| Dataset records |
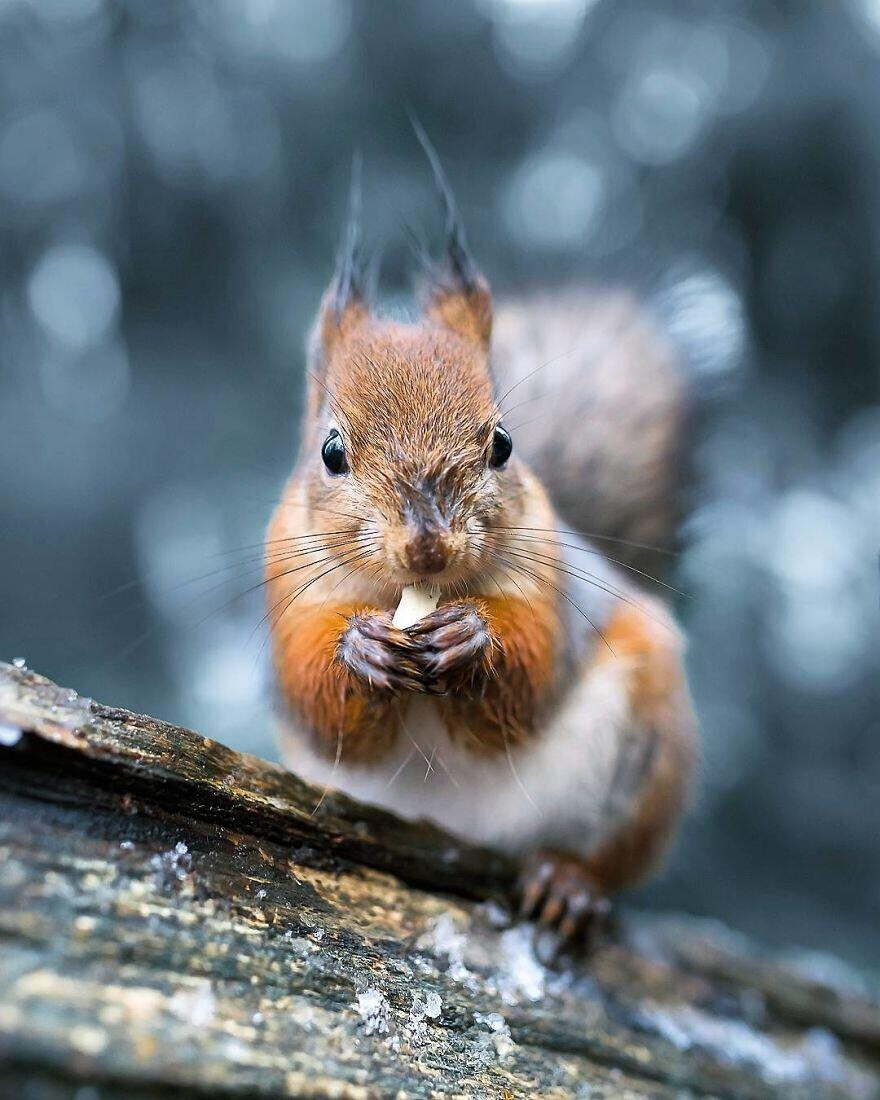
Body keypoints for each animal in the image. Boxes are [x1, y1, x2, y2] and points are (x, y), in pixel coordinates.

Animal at [265, 141, 699, 959]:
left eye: (502, 443)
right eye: (332, 451)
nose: (428, 547)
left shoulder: (554, 584)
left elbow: (527, 683)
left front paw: (471, 638)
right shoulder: (287, 592)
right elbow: (319, 699)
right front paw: (361, 649)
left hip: (646, 748)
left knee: (609, 860)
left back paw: (568, 883)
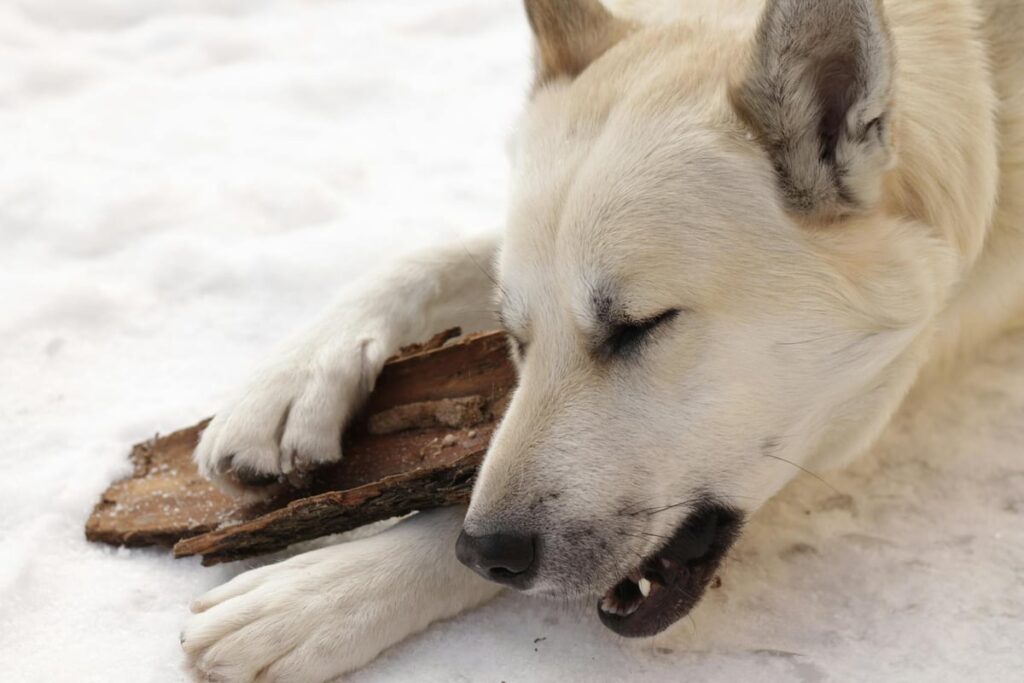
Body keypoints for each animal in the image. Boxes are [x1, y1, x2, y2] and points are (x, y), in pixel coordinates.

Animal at [181, 0, 1024, 680]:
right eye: (515, 336)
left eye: (638, 326)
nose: (485, 552)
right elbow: (435, 255)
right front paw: (288, 385)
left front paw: (326, 592)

| What is required |
Repeat exactly the lines from the one containing "right eye: (332, 451)" to the last line of the data above, both included, and write no pictures into the copy.

| Response below |
right eye: (332, 451)
nose: (428, 547)
left shoulder: (554, 584)
left elbow: (527, 683)
left front paw: (471, 638)
right shoulder: (287, 592)
right elbow: (319, 699)
right front paw: (361, 649)
left hip: (646, 748)
left knee: (609, 860)
left back paw: (568, 883)
Body keypoints for each animal in the image. Boxes are [x1, y1, x2, y2] and points are (x, y), in pixel coordinates.

Animal at [181, 0, 1024, 680]:
right eye: (515, 336)
left eye: (638, 326)
nose: (485, 552)
right elbow: (435, 255)
right front paw: (288, 385)
left front paw: (326, 592)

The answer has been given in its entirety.